Spoke with accountant today. My company is an LLC with an S filing. If I understand correctly the "S" does not require FICA/Med on dividends. I think I have a pretty good accounting firm. Hopefully I won't be in jail soon! I do remember filling out paperwork for the "S" filing when the LLC was first started.


----------



## beelsr (Apr 23, 2007)

PA Plumber said:


> Spoke with accountant today. My company is an LLC with an S filing. If I understand correctly the "S" does not require FICA/Med on dividends. I think I have a pretty good accounting firm. Hopefully I won't be in jail soon! I do remember filling out paperwork for the "S" filing when the LLC was first started.



Hmmmm... One of us is confused because an LLC and S Corp are two separate entities. An S Corp is a special typeof Corporation that allows you to flow all your income through your personal return (well, federal not PA). It's an "ABC, Inc."-type corporation and you file the S Corp election form when you incorporate. An LLC isn't really a "corporation"; the C stands for company. But it is nominally treated as a corporation by most entities.
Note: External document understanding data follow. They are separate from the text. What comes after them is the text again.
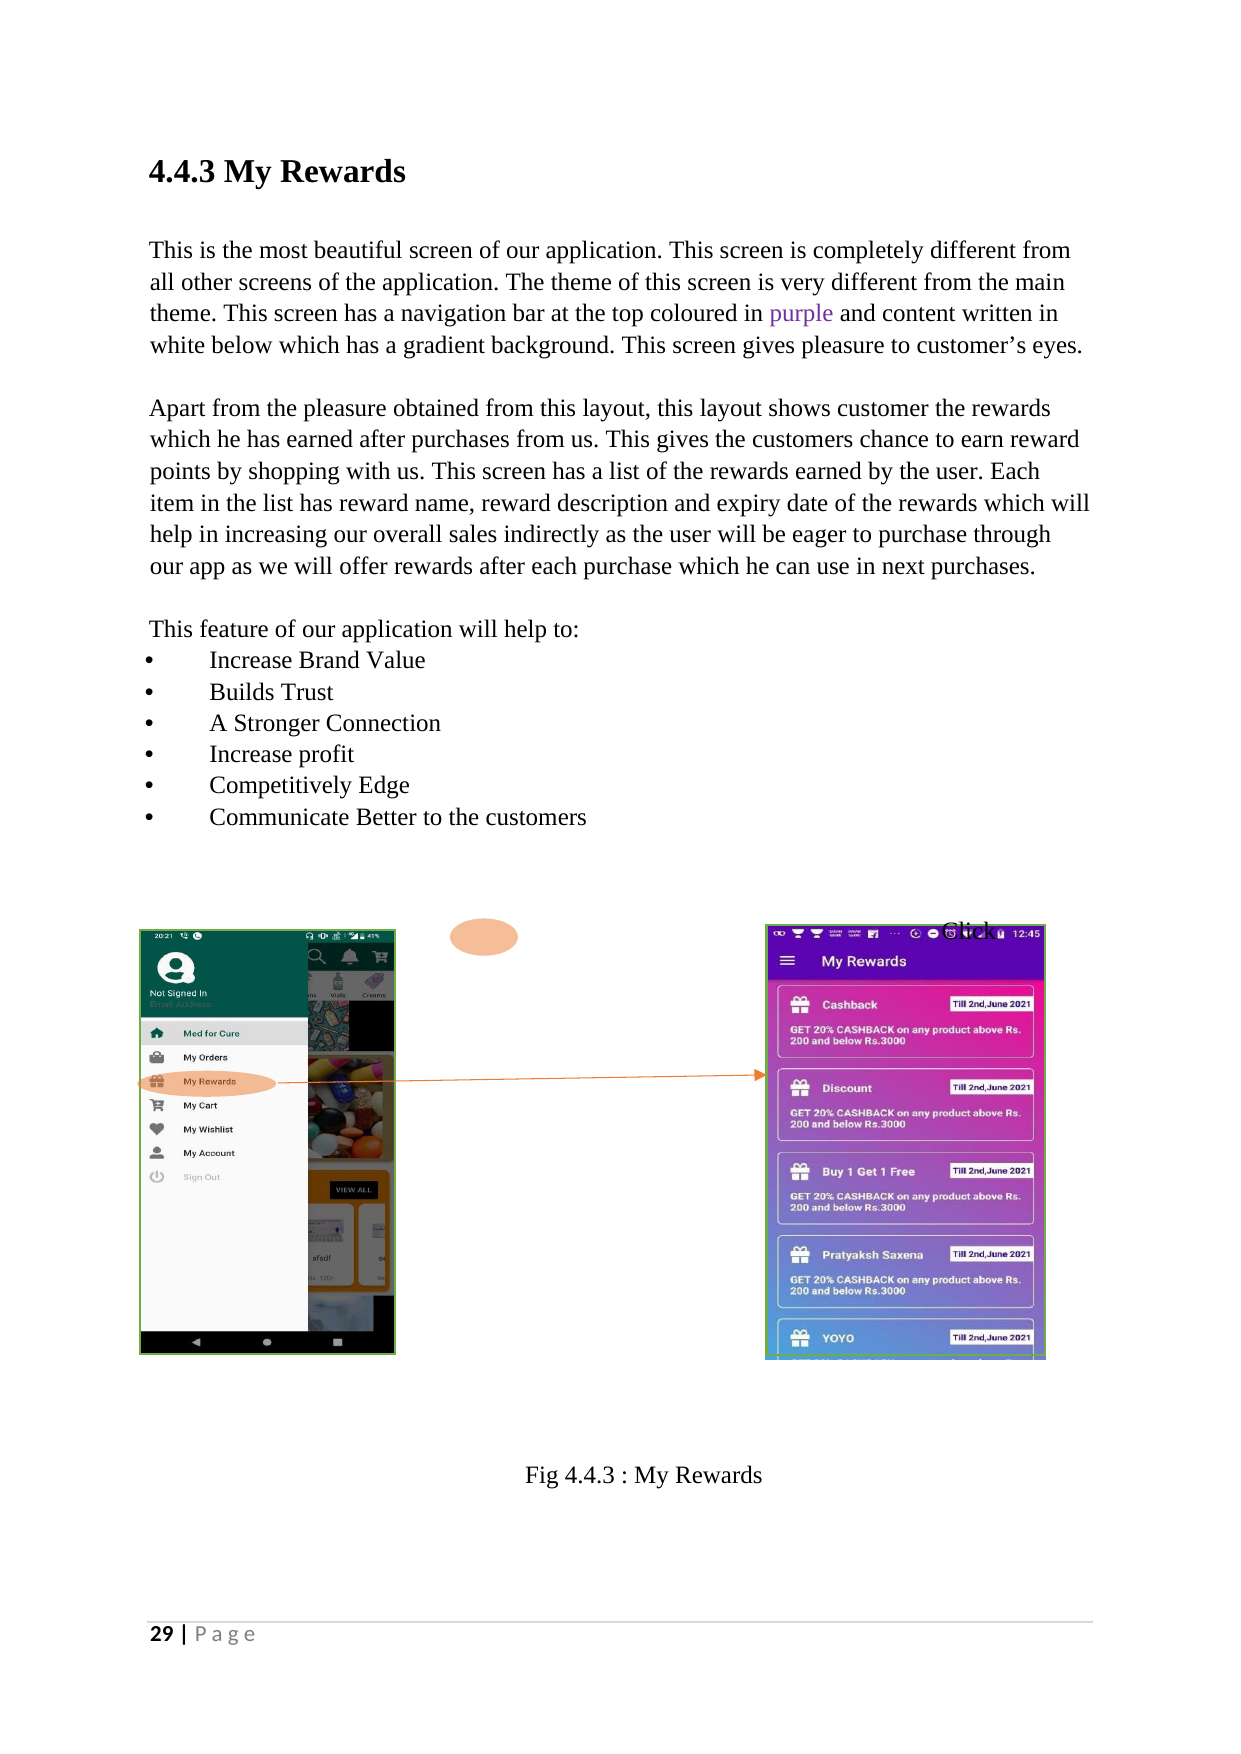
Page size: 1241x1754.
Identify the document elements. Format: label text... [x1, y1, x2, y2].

picture [765, 1356, 1046, 1360]
list Increase Brand Value [144, 645, 1090, 674]
list Increase profit [144, 739, 1090, 768]
text 4.4.3 My Rewards [148, 151, 1090, 189]
list Competitively Edge [144, 770, 1090, 799]
list A Stronger Connection [144, 708, 1090, 737]
picture [768, 926, 1044, 1354]
text This feature of our application will help to: [148, 614, 1090, 643]
list Communicate Better to the customers [144, 802, 1090, 831]
text Fig 4.4.3 : My Rewards [150, 1460, 1090, 1489]
text This is the most beautiful screen of our application. This screen is completely different from all other screens of the application. The theme of this screen is very different from the main theme. This screen has a navigation bar at the top coloured in purple and content written in white below which has a gradient background. This screen gives pleasure to customer’s eyes. [148, 235, 1090, 358]
picture [141, 931, 394, 1353]
list Builds Trust [144, 677, 1090, 706]
text Apart from the pleasure obtained from this layout, this layout shows customer the rewards which he has earned after purchases from us. This gives the customers chance to earn reward points by shopping with us. This screen has a list of the rewards earned by the user. Each item in the list has reward name, reward description and expiry date of the rewards which will help in increasing our overall sales indirectly as the user will be eager to purchase through our app as we will offer rewards after each purchase which he can use in next purchases. [148, 393, 1090, 579]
And yes, an S doesn't pay FICA/Med on dividends. it's one of the big advantages to a small corp. then danger is paying yourself a $1 salary and then a 50,000 dividend. The IRS doesn't like that, considers it abusive and comes after you. But they won't tell you want the proper "split" is.


----------



## PA Plumber (Apr 23, 2007)

Well... I grabbed my income tax filings from 2006. There is a RCT-101 and a PA-20S/PA-65-S Corp/Partnership Information Return for 2006 also. At the top of both is reads my company name with LLC at the end.


----------



## Tom_Scheller (Apr 23, 2007)

I'm reading this thread with great interest. I'm in PA and was just about to start looking into S corps and LLCs. I've only spoken to my insurance agent about it. He did confirm that WC is only available for myself as an employee of my own corporation. With an LLC you're still considered an owner (like a sole prop).

I am, however, way more interested in the tax strategies available to each.

Please keep the info coming. Thanks

TS

BEELSR - where in NEPA?
I'm in Madison Twp


----------